Logistic regression assumes a linear relationship between features and log-odds. Real admissions probably has threshold effects. A 3.0 GPA might be roughly equivalent to a 2.9 GPA in terms of admit chances at most schools (both very low), but a 3.9 vs. a 4.0 might be meaningfully different at the top end. Logistic regression approximates that, but it doesn’t model it perfectly.
And finally: correlation isn’t causation. A high GPA weight at UVA doesn’t prove that UVA “decides” based on GPA. GPA correlates with admissions, but GPA also correlates with all kinds of unmeasured strengths that admissions readers might actually be responding to. The weights tell you what predicts admission in this dataset, not what causes it.
Try it yourself
Plug in a profile below and see the model’s predicted acceptance probability at each of the eight schools. The bars are computed in real time from the actual fitted coefficients. Move the sliders and watch the predictions update.
“Please read this before you start sliding. The simulator is purely a number-based model on a small sample of one school’s applicants. The percentages it shows are not your real chances of getting into any of these schools. A low number here does not mean you can’t get in. A high number here does not mean you will. Real admissions decisions depend on essays, recommendations, extracurriculars, interviews, demonstrated interest, and dozens of factors this model cannot see. Use this as a way to explore how three features interact, not as a tool to set your expectations or rule out a school you’re excited about.”

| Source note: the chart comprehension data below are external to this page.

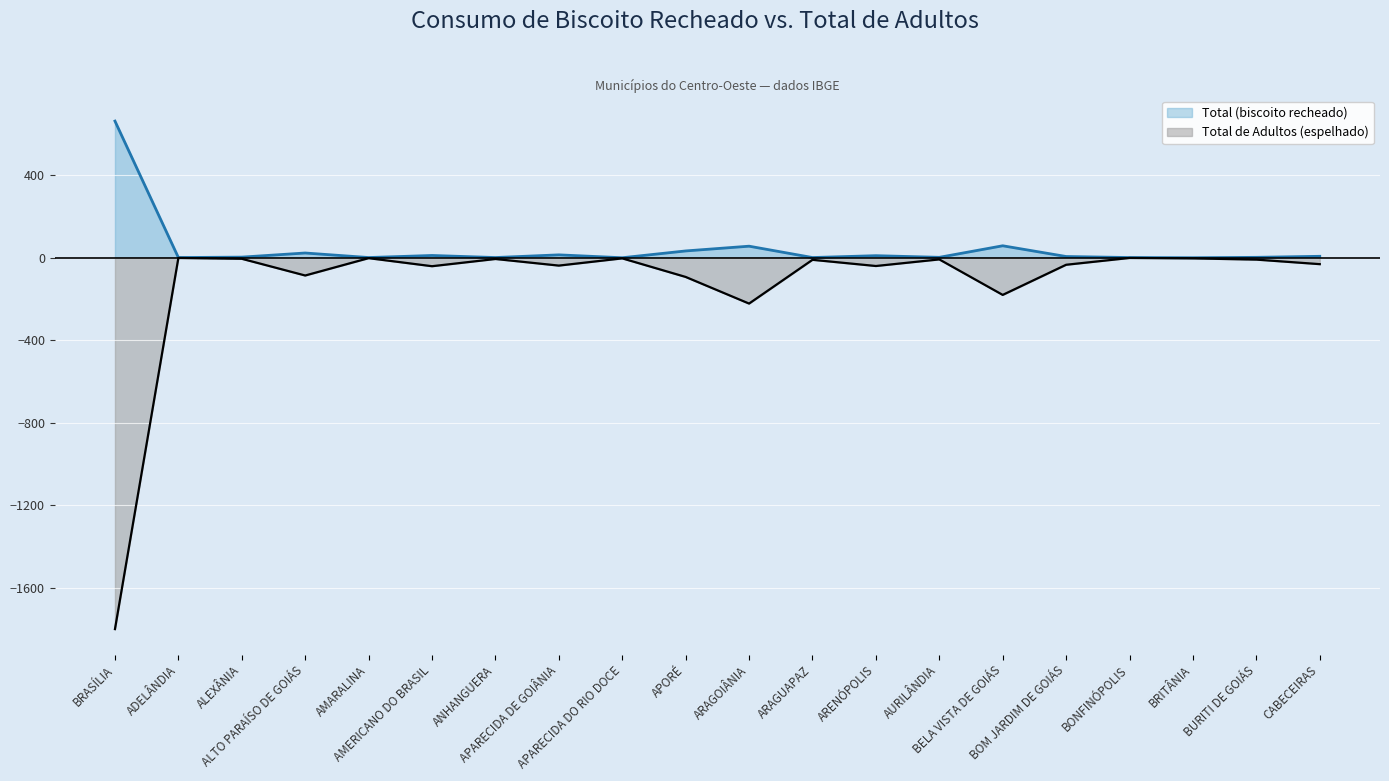

What position from the right is AMERICANO DO BRASIL?

15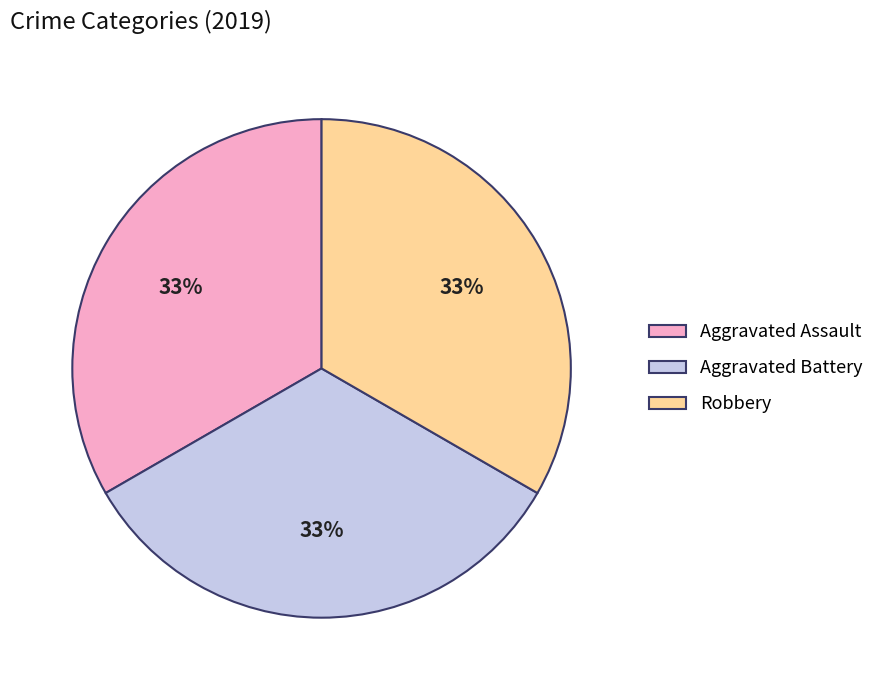

To the nearest percent, what is the average slice percentage?

33%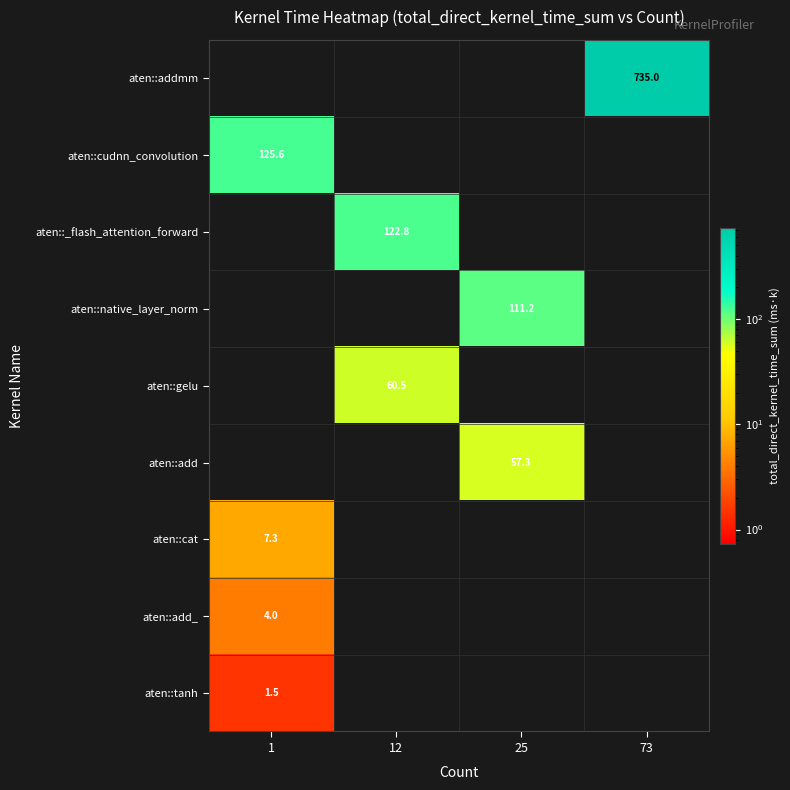

Between 25 and 1, which is larger?

25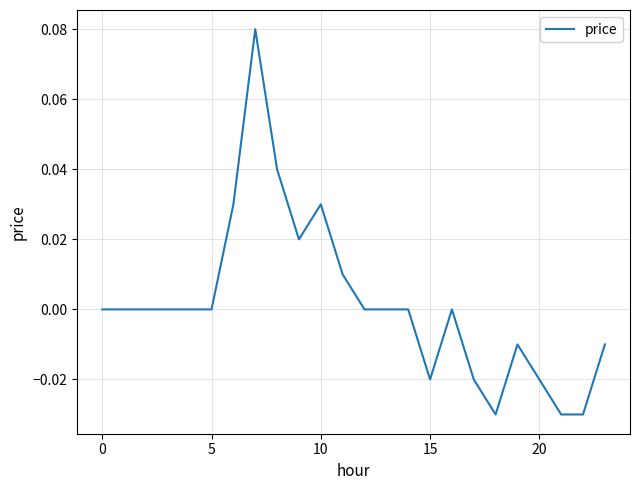

True or false: the data shows 0.1 at 10.

False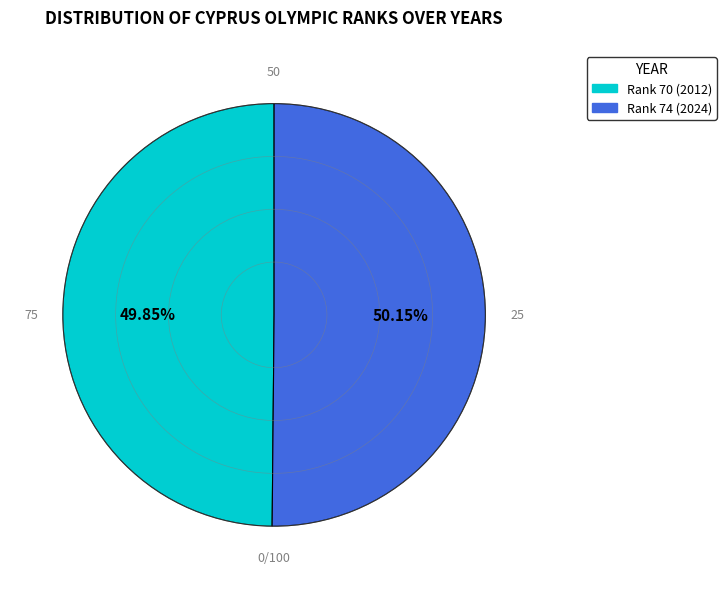

What is the ratio of the value at Rank 74 (2024) to the value at Rank 70 (2012)?

1.0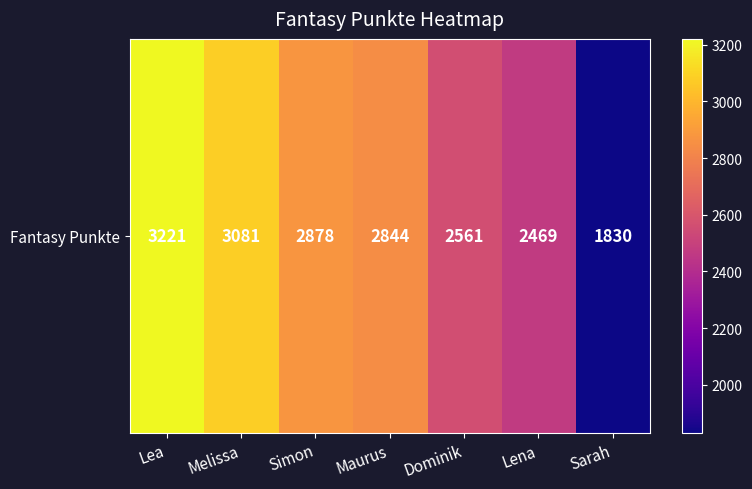

At which label is the value closest to 2525?

Dominik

Henry's Interactive Admissions Simulator
All probabilities are computed from logistic regression coefficients fit on the same dataset described in this post. "No test" uses the school’s mean score for that feature, which is a rough way of saying "I’m not submitting; judge me on GPA." The model still has the same limitations described above.
What I actually learned
The numbers are interesting, but here’s the thing I didn’t expect.
I started this project thinking I’d figure out the “real” rules of admissions. I’d crack the code, find the formula, and walk away with a strategy. What I actually found was that for half the schools in this dataset, there is no formula. At least not one that lives in GPA, SAT, and decision type. At Penn State, Northeastern, and U Miami, more than 80% of what determines an outcome is invisible to the kind of data colleges report and high schools track.
That’s either alarming or freeing, depending on how you look at it. I think it’s freeing. If the model had learned that admissions was 95% GPA and SAT, the message would be pretty bleak: get the numbers or get nothing. What the model actually shows is that numbers explain part of the story at some schools, very little of the story at others, and that the unmeasured majority (the part admissions officers are presumably reading for) really is doing most of the work at the schools that say they conduct holistic review.
That’s not a strategy. But it’s a better mental model than I had before I built this, and an honest one: the headline finding of a quantitative analysis of admissions is that admissions isn’t very quantitative.